Samsung's foundry business needs big clients that can provide orders worth tens of billions of dollars. Unfortunately, most companies that fit the bill are opting for TSMC's 5nm process, which is widely perceived as being superior to Samsung's 5nm process.
The company doesn't want a repeat of this, which is why it has been working so hard to establish superiority over TSMC for the next-gen 3nm process. As the leading supplier of GPUs, orders from NVIDIA mean big business for any foundry, and Samsung is reportedly trying desperately hard to win orders from NVIDIA.
NVIDIA's business will be a big win for Samsung Foundry
NVIDIA has stuck with TSMC's process nodes to develop its GPUs for a while now. The recent GeForce RTX 40 series is made on TSMC's 5nm process. Samsung wants to change that as the industry transitions towards 3nm chips.

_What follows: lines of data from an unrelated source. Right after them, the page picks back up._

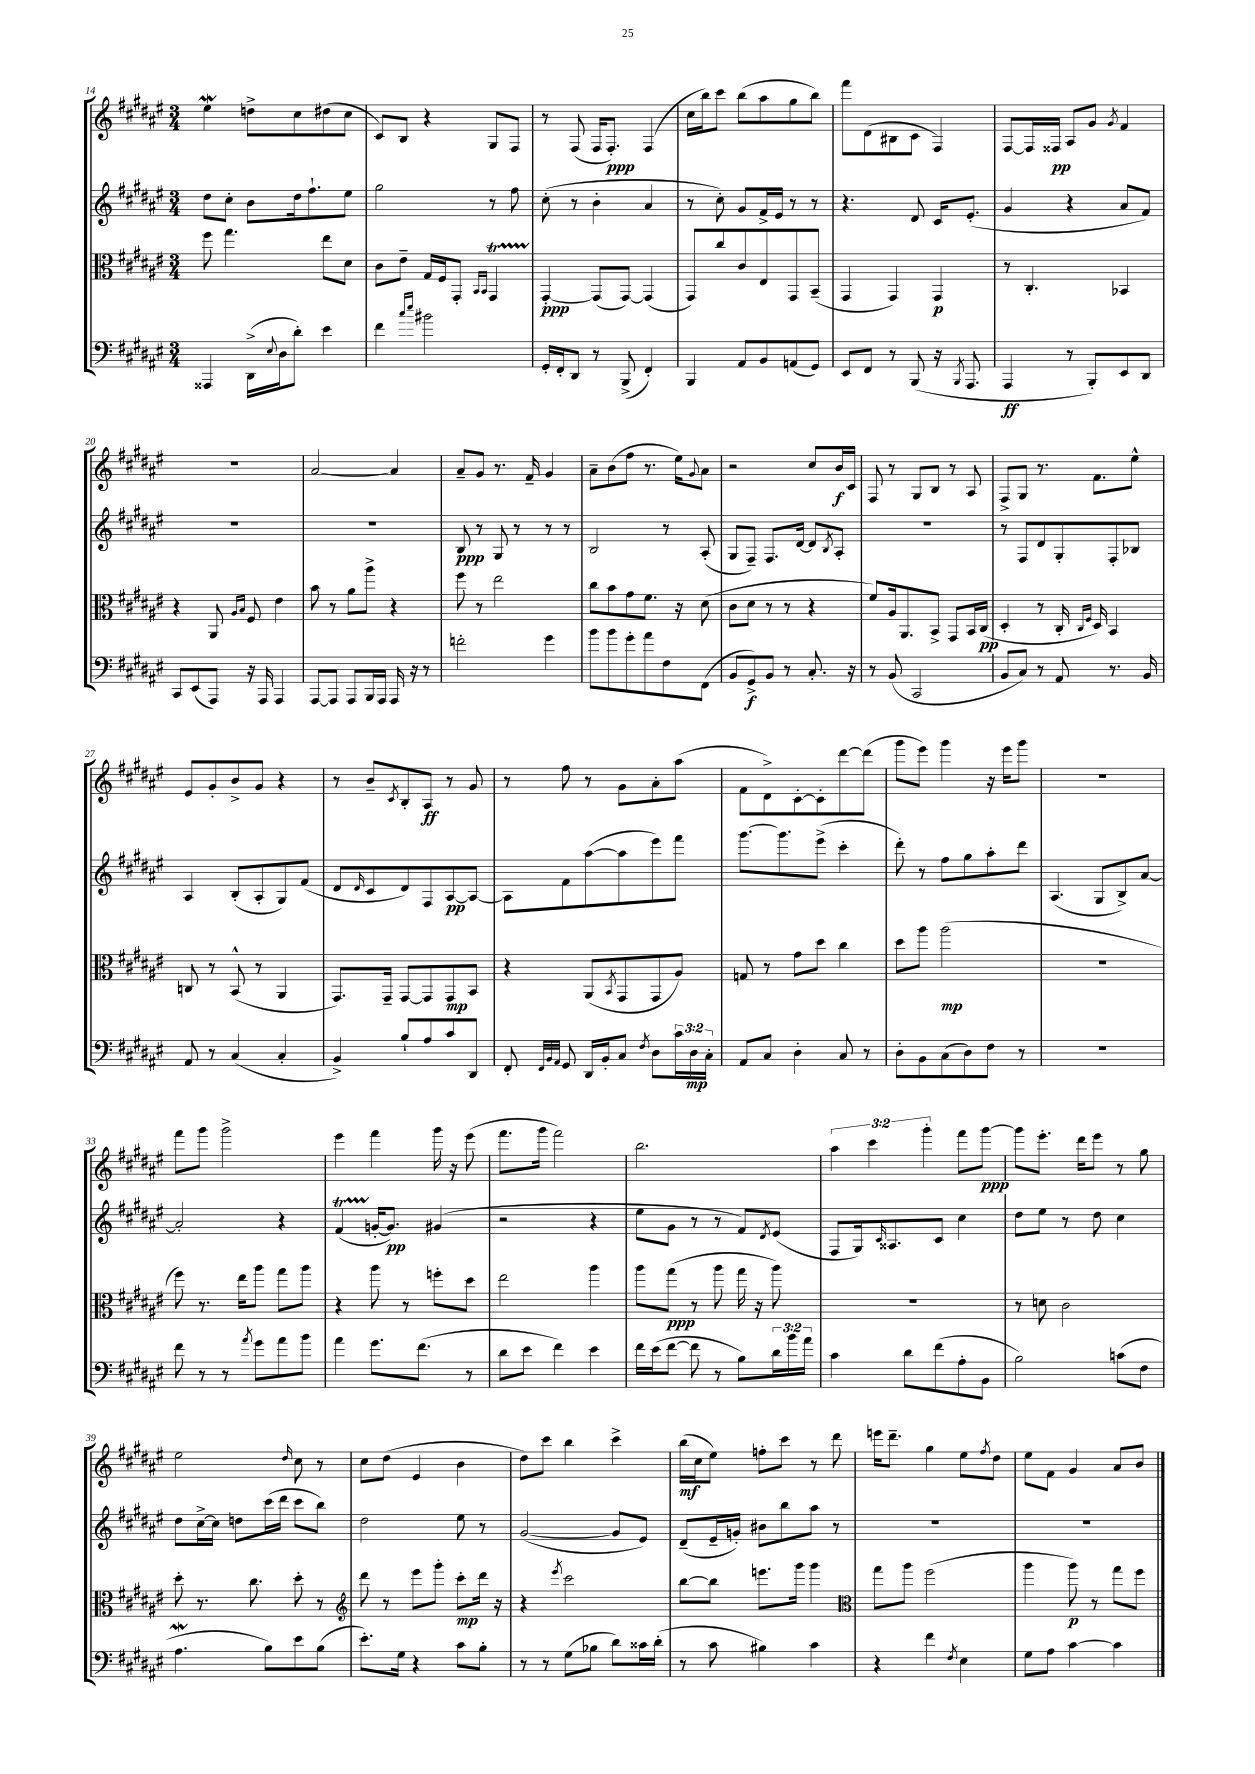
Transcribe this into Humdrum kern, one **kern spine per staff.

**kern	**dynam	**kern	**dynam	**kern	**dynam	**kern	**dynam
*part4	*part4	*part3	*part3	*part2	*part2	*part1	*part1
*staff4	*staff4	*staff3	*staff3	*staff2	*staff2	*staff1	*staff1
*clefF4	*	*clefC3	*	*clefG2	*	*clefG2	*
*k[f#c#g#d#a#e#]	*	*k[f#c#g#d#a#e#]	*	*k[f#c#g#d#a#e#]	*	*k[f#c#g#d#a#e#]	*
*M3/4	*	*M3/4	*	*M3/4	*	*M3/4	*
=14	=14	=14	=14	=14	=14	=14	=14
4AAA##X/	.	8ff#\	.	8dd#\L	.	4ee#W\	.
.	.	4.gg#\	.	8cc#'\J	.	.	.
(16DD#^\LL	.	.	.	8b\L	.	8ddn^\L	.
8qqE#/	.	.	.	.	.	.	.
16D#\J	.	.	.	.	.	.	.
8d#'\J)	.	.	.	16dd#\k	.	8cc#\	.
.	.	.	.	8.ff#`\	.	.	.
4e#\	.	8ee#\L	.	.	.	(8dd#X\	.
.	.	8d#\J	.	8ee#\J	.	8cc#\J	.
=15	=15	=15	=15	=15	=15	=15	=15
4f#\	.	8c#\L	.	2gg#\	.	8c#/L)	.
.	.	8e#~\J	.	.	.	8B/J	.
16qqcc#/LL	.	.	.	.	.	.	.
16qqee#/JJ	.	.	.	.	.	.	.
2b#X\	.	16G#/LL	.	.	.	4r	.
.	.	16F#/J	.	.	.	.	.
.	.	8GG#'/J	.	.	.	.	.
.	.	16qqBB/LL	.	.	.	.	.
.	.	16qqBB/JJ	.	.	.	.	.
.	.	4GG#T/	.	8r	.	8G#/L	.
.	.	.	.	8ff#\	.	8F#/J	.
=16	=16	=16	=16	=16	=16	=16	=16
16GG#'/LL	.	[4GG#'/	ppp	(8cc#'\	.	8r	.
16FF#'/J	.	.	.	.	.	.	.
8DD#/J	.	.	.	8r	.	(8F#/	.
8r	.	(8GG#/L]	.	4b'\	.	16F#/KL	.
.	.	.	.	.	.	8.F#'/J)	ppp
(8BBB^/	.	[8GG#/J)	.	.	.	.	.
4FF#'/)	.	(4GG#/]	.	4a#/	.	(4F#/	.
=17	=17	=17	=17	=17	=17	=17	=17
4BBB/	.	8GG#/L)	.	8r	.	16cc#\LL	.
.	.	.	.	.	.	16bb\J)	.
.	.	8cc#/	.	8cc#'\)	.	8ccc#\J	.
8AA#/L	.	8c#/	.	8g#/L	.	(8bb\L	.
8BB/	.	8E#/	.	16f#^/L	.	8aa#\	.
.	.	.	.	16e#/JJ	.	.	.
(8AAn/	.	8GG#/	.	8r	.	8gg#\	.
8GG#/J)	.	(8BB~/J	.	8r	.	8bb\J)	.
=18	=18	=18	=18	=18	=18	=18	=18
8EE#/L	.	4GG#/	.	4.r	.	8fff#\L	.
8FF#/J	.	.	.	.	.	(8d#\	.
8r	.	4GG#/)	.	.	.	8B#X\	.
(8BBB/	.	.	.	8d#/	.	8c#\J	.
16r	.	4GG#/	p	16c#/KL	.	4F#/)	.
8qBBB/	.	.	.	.	.	.	.
8.AAA#/	.	.	.	(8.e#'/J	.	.	.
=19	=19	=19	=19	=19	=19	=19	=19
4AAA#/	ff	8r	.	4g#/	.	[8F#/L	.
.	.	4.C#'/	.	.	.	16F#/L]	.
.	.	.	.	.	.	16F##X/JJ	pp
8r	.	.	.	4r	.	8A#/L	.
8BBB'/L)	.	.	.	.	.	8g#/J	.
.	.	.	.	.	.	8qg#/	.
8EE#/	.	4BB-X/	.	8a#/L	.	4f#/	.
8DD#/J	.	.	.	8f#/J)	.	.	.
!!LO:LB:g=z
=20	=20	=20	=20	=20	=20	=20	=20
8CC#/L	.	4r	.	2.r	.	2.r	.
(8EE#/	.	.	.	.	.	.	.
8AAA#/J)	.	8AA#/	.	.	.	.	.
.	.	16qqA#/LL	.	.	.	.	.
.	.	16qqB/JJ	.	.	.	.	.
16r	.	8F#/	.	.	.	.	.
16AAA#/	.	.	.	.	.	.	.
4AAA#/	.	4e#\	.	.	.	.	.
=21	=21	=21	=21	=21	=21	=21	=21
[8AAA#/L	.	8b\	.	2.r	.	[2a#/	.
8AAA#/J]	.	8r	.	.	.	.	.
8AAA#/L	.	8a#\L	.	.	.	.	.
16BBB/L	.	8aa#^\J	.	.	.	.	.
16AAA#/JJ	.	.	.	.	.	.	.
16AAA#/	.	4r	.	.	.	4a#/]	.
16r	.	.	.	.	.	.	.
8r	.	.	.	.	.	.	.
=22	=22	=22	=22	=22	=22	=22	=22
2fn'\	.	8ff#\	.	8B/	ppp	8a#~/L	.
.	.	8r	.	8r	.	8g#/J	.
.	.	2ee#\	.	8G#/	.	8.r	.
.	.	.	.	8r	.	.	.
.	.	.	.	.	.	16f#~/	.
4g#\	.	.	.	8r	.	4g#/	.
.	.	.	.	8r	.	.	.
=23	=23	=23	=23	=23	=23	=23	=23
8b\L	.	8cc#\L	.	2B/	.	8a#~\L	.
8b\	.	8b\	.	.	.	(8b\	.
8g#'\	.	8g#\	.	.	.	8ff#\J	.
8a#\	.	8.f#\J	.	.	.	8.r	.
8F#\	.	.	.	8r	.	.	.
.	.	16r	.	.	.	16ee#\KL)	.
.	.	.	.	.	.	8qqg#/	.
(8FF#\J	.	(8d#\	.	(8A#'/	.	8a#\J	.
=24	=24	=24	=24	=24	=24	=24	=24
8BB/L	.	8c#\L	.	8G#/L	.	2r	.
8GG#^/)	f	8d#\J	.	8F#~/J)	.	.	.
8BB/J	.	8r	.	8.F#/L	.	.	.
8r	.	8r	.	.	.	.	.
.	.	.	.	[16d#/Jk	.	.	.
8.C#'/	.	4r	.	8d#/L]	.	8cc#/L	.
.	.	.	.	8qB/	.	.	.
.	.	.	.	8A#'/J	.	16b/L	f
16r	.	.	.	.	.	16c#/JJ	.
=25	=25	=25	=25	=25	=25	=25	=25
8r	.	8f#/L)	.	2.r	.	8F#/	.
(8BB/	.	16A#/k	.	.	.	8r	.
.	.	8.AA#/	.	.	.	.	.
2CC#/	.	.	.	.	.	8G#/L	.
.	.	8BB^/J	.	.	.	8B/J	.
.	.	8GG#/L	.	.	.	8r	.
.	.	16BB/L	.	.	.	8A#/	.
.	.	(16C#/JJ	pp	.	.	.	.
=26	=26	=26	=26	=26	=26	=26	=26
8BB/L	.	4D#'/	.	8r	.	8F#^/L	.
8C#/J)	.	.	.	8F#/L	.	8G#/J	.
8r	.	8r	.	8d#/	.	8.r	.
8AA#/	.	16C#'/	.	8G#'/	.	.	.
.	.	16qqC#/LL	.	.	.	.	.
.	.	16qqF#/JJ	.	.	.	.	.
.	.	16D#/)	.	.	.	8.f#\L	.
8.r	.	4BB/	.	8F#'/	.	.	.
.	.	.	.	8B-X/J	.	8ee#^^\J	.
16BB/	.	.	.	.	.	.	.
!!LO:LB:g=z
=27	=27	=27	=27	=27	=27	=27	=27
8AA#/	.	8Cn/	.	4A#/	.	8e#/L	.
8r	.	8r	.	.	.	8g#'/	.
(4C#/	.	(8BB^^/	.	(8B'/L	.	8b^/	.
.	.	8r	.	8A#'/	.	8g#/J	.
4C#'/	.	4AA#/	.	8G#/)	.	4r	.
.	.	.	.	(8f#/J	.	.	.
=28	=28	=28	=28	=28	=28	=28	=28
4BB^/)	.	8.GG#/L)	.	8d#/L	.	8r	.
.	.	.	.	16qqd#/	.	.	.
.	.	.	.	8c#/	.	8b~/L	.
.	.	16GG#~/Jk	.	.	.	.	.
.	.	.	.	.	.	8qc#/	.
8B`/L	.	[8GG#/L	.	8d#/)	.	8B'/	.
8A#/	.	8GG#/]	.	8F#/	.	8A#/J	ff
8c#/	.	8GG#/	mp	[8A#/	pp	8r	.
8DD#/J	.	8BB/J	.	8A#/J_	.	8g#/	.
=29	=29	=29	=29	=29	=29	=29	=29
8FF#'/	.	4r	.	8A#\L]	.	8r	.
32qqFF#/LLL	.	.	.	.	.	.	.
32qqBB/	.	.	.	.	.	.	.
32qqAA#/JJJ	.	.	.	.	.	.	.
8GG#/	.	.	.	8f#\	.	8ff#\	.
16DD#/LL	.	(8AA#/L	.	([8aa#\	.	8r	.
16BB'/J	.	.	.	.	.	.	.
.	.	8qBB/	.	.	.	.	.
8C#/J	.	8GG#/	.	8aa#\]	.	8g#\L	.
8qF#/	.	.	.	.	.	.	.
8D#\L	.	8GG#/	.	8eee#\)	.	8a#'\	.
24c#\L	.	8A#/J)	.	8fff#\J	.	(8aa#\J	.
24D#\	mp	.	.	.	.	.	.
24C#'\JJ	.	.	.	.	.	.	.
=30	=30	=30	=30	=30	=30	=30	=30
8AA#/L	.	8Gn/	.	[8.ggg#\L	.	8f#\L	.
8C#/J	.	8r	.	.	.	8d#^\)	.
.	.	.	.	8.ggg#\]	.	.	.
4D#'\	.	8g#\L	.	.	.	[8c#'\	.
.	.	8dd#\J	.	(8eee#^\J	.	8c#'\]	.
8C#/	.	4cc#\	.	4ccc#'\	.	[8ddd#\	.
8r	.	.	.	.	.	(8ddd#\J]	.
=31	=31	=31	=31	=31	=31	=31	=31
8D#'\L	.	8dd#\L	.	8ddd#'\)	.	8ggg#\L	.
8BB\	.	8aa#\J	.	8r	.	8eee#\J)	.
(8C#\	.	(2aa#\	mp	8ff#\L	.	4ggg#\	.
8D#\)	.	.	.	8gg#\	.	.	.
8F#\J	.	.	.	8aa#'\	.	16r	.
.	.	.	.	.	.	16eee#\KL	.
8r	.	.	.	8ddd#\J	.	8ggg#\J	.
=32	=32	=32	=32	=32	=32	=32	=32
2.r	.	2.r	.	(4.A#/	.	2.r	.
.	.	.	.	8G#/L	.	.	.
.	.	.	.	8B^/)	.	.	.
.	.	.	.	[8a#/J	.	.	.
!!LO:LB:g=z
=33	=33	=33	=33	=33	=33	=33	=33
8f#\	.	8ff#\)	.	2a#'/]	.	8fff#\L	.
8r	.	8.r	.	.	.	8ggg#\J	.
8r	.	.	.	.	.	2ggg#^\	.
.	.	16ee#\KL	.	.	.	.	.
8qa#/	.	.	.	.	.	.	.
8g#\L	.	8aa#\J	.	.	.	.	.
8a#\	.	8gg#\L	.	4r	.	.	.
8b\J	.	8aa#\J	.	.	.	.	.
=34	=34	=34	=34	=34	=34	=34	=34
4a#\	.	4r	.	(4f#T/	.	4eee#\	.
8.g#\L	.	8aa#\	.	[16gn'/KL	.	4fff#\	.
.	.	.	.	8.g/J])	pp	.	.
.	.	8r	.	.	.	.	.
(8.f#\J	.	.	.	.	.	.	.
.	.	8ffn'\L	.	(4g#X/	.	16ggg#\	.
.	.	.	.	.	.	16r	.
8r	.	8dd#\J	.	.	.	(8eee#\	.
=35	=35	=35	=35	=35	=35	=35	=35
8d#\L	.	2ee#\	.	2r	.	8.fff#\L	.
8e#\J	.	.	.	.	.	.	.
.	.	.	.	.	.	16ggg#\Jk	.
4f#\)	.	.	.	.	.	2fff#\)	.
4e#\	.	4aa#\	.	4r	.	.	.
=36	=36	=36	=36	=36	=36	=36	=36
16f#\LL	.	8aa#\L	.	8ee#\L	.	2.bb\	.
(16e#\J	.	.	.	.	.	.	.
[8f#\J	.	(8gg#\J	ppp	8g#\J	.	.	.
8f#\]	.	8r	.	8r	.	.	.
8r	.	8aa#\	.	8r	.	.	.
8B\L)	.	16gg#\	.	8f#/L)	.	.	.
.	.	16r	.	.	.	.	.
.	.	.	.	8qd#/	.	.	.
24d#\L	.	8aa#\)	.	(8e#/J	.	.	.
24b\	.	.	.	.	.	.	.
24a#\JJ	.	.	.	.	.	.	.
=37	=37	=37	=37	=37	=37	=37	=37
4c#\	.	2.r	.	8F#/L	.	6aa#\	.
.	.	.	.	16G#/k)	.	.	.
.	.	.	.	.	.	6ccc#\	.
.	.	.	.	16qqc#/	.	.	.
.	.	.	.	8.A##X/	.	.	.
8d#\L	.	.	.	.	.	.	.
.	.	.	.	.	.	6ggg#'\	.
(8f#\	.	.	.	8c#/J	.	.	.
8A#'\	.	.	.	4cc#\	.	8fff#\L	.
8BB\J	.	.	.	.	.	[8ggg#\J	ppp
=38	=38	=38	=38	=38	=38	=38	=38
2B\)	.	8r	.	8dd#\L	.	8ggg#\L]	.
.	.	8dn\	.	8ee#\J	.	8.eee#'\J	.
.	.	2c#\	.	8r	.	.	.
.	.	.	.	.	.	16ddd#\KL	.
.	.	.	.	8dd#\	.	8eee#\J	.
(8cn\L	.	.	.	4cc#\	.	8r	.
8F#\J	.	.	.	.	.	8gg#\	.
!!LO:LB:g=z
=39	=39	=39	=39	=39	=39	=39	=39
4.A#W\	.	8dd#'\	.	8dd#\L	.	2ee#\	.
.	.	8.r	.	[16cc#^\L	.	.	.
.	.	.	.	16cc#\JJ]	.	.	.
.	.	.	.	8ddn\L	.	.	.
.	.	8.cc#\	.	.	.	.	.
8B\L)	.	.	.	(16ccc#\L	.	.	.
.	.	.	.	16ddd#\JJ	.	.	.
.	.	.	.	.	.	16qqdd#/	.
8e#\	.	8dd#'\	.	8ccc#\L	.	8cc#\	.
(8B\J	.	8r	.	8bb\J)	.	8r	.
=40	=40	=40	=40	=40	=40	=40	=40
*	*	*clefG2	*	*	*	*	*
8.e#'\L)	.	8ddd#\	.	2dd#\	.	8cc#\L	.
.	.	8r	.	.	.	(8dd#\J	.
16G#\Jk	.	.	.	.	.	.	.
4r	.	8eee#\L	.	.	.	4e#/	.
.	.	8ggg#'\J	.	.	.	.	.
8c#\L	.	8ccc#'\L	mp	8ee#\	.	4b\	.
8B'\J	.	16ddd#\Jk	.	8r	.	.	.
.	.	16r	.	.	.	.	.
=41	=41	=41	=41	=41	=41	=41	=41
8r	.	4r	.	([2g#/	.	8dd#\L)	.
8r	.	.	.	.	.	8ccc#\J	.
.	.	8qeee#/	.	.	.	.	.
(8G#\L	.	2ccc#\	.	.	.	4bb\	.
8B-X\J	.	.	.	.	.	.	.
8d#\L)	.	.	.	8g#/L]	.	4ccc#^\	.
16c##X\L	.	.	.	8e#/J)	.	.	.
(16d#'\JJ	.	.	.	.	.	.	.
=42	=42	=42	=42	=42	=42	=42	=42
8r	.	[8bb\L	.	(8d#~/L	.	(16bb\LL	mf
.	.	.	.	.	.	16cc#\J	.
8c#\	.	8bb\J]	.	16e#~/L	.	8ee#\J)	.
.	.	.	.	16gn'/JJ)	.	.	.
4B#X\)	.	8.eeen\L	.	8b#X\L	.	8ffn'\L	.
.	.	.	.	8bb\	.	8ccc#\J	.
.	.	16ggg#\Jk	.	.	.	.	.
4c#\	.	4ggg#\	.	8aa#\J	.	8r	.
.	.	.	.	8r	.	8ddd#\	.
=43	=43	=43	=43	=43	=43	=43	=43
*	*	*clefC3	*	*	*	*	*
4r	.	8gg#\L	.	2.r	.	16eeen\KL	.
.	.	.	.	.	.	8.ddd#~\J	.
.	.	8aa#\J	.	.	.	.	.
4f#\	.	(2ff#\	.	.	.	4gg#\	.
8qF#/	.	.	.	.	.	.	.
4E#\	.	.	.	.	.	8ee#\L	.
.	.	.	.	.	.	8qff#/	.
.	.	.	.	.	.	8dd#\J	.
=44	=44	=44	=44	=44	=44	=44	=44
8G#\L	.	4aa#\	.	2.r	.	8ee#\L	.
8A#\J	.	.	.	.	.	8f#\J	.
[4c#\	.	8aa#\)	p	.	.	4g#/	.
.	.	8r	.	.	.	.	.
4c#\]	.	8gg#\L	.	.	.	8a#/L	.
.	.	8ff#\J	.	.	.	8b/J	.
==	==	==	==	==	==	==	==
*-	*-	*-	*-	*-	*-	*-	*-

Samsung's 3nm process node uses Gate-All-Around technology. The company has worked hard on improving and optimizing the process to elimate problems that have forced it in TSMC's shadow for far too long.
A new report out of South Korea also claims that Samsung has implemented an internal strategy called “Nemo,” with every department being told to make diligent efforts for winning orders from NVIDIA. Samsung last produced NVIDIA's GeForce RTX 30 GPUs on its 8nm process, so it's been a while.
NVIDIA has had a close relationship with Samsung in the past and the two are also in sync for high-bandwidth memory solutions used in NVIDIA's AI chips. Samsung was even rumored to be NVIDIA's sole supplier of HBM3E chips at one point.
If Samsung is able to sort things out for its 3nm process in time, and provide enough of a cost advantage, it would make clear business sense for NVIDIA to shift over orders from TSMC. Samsung has to create that enabling environment for NVIDIA to make that move. The company will certainly be hoping that it ends up doing that.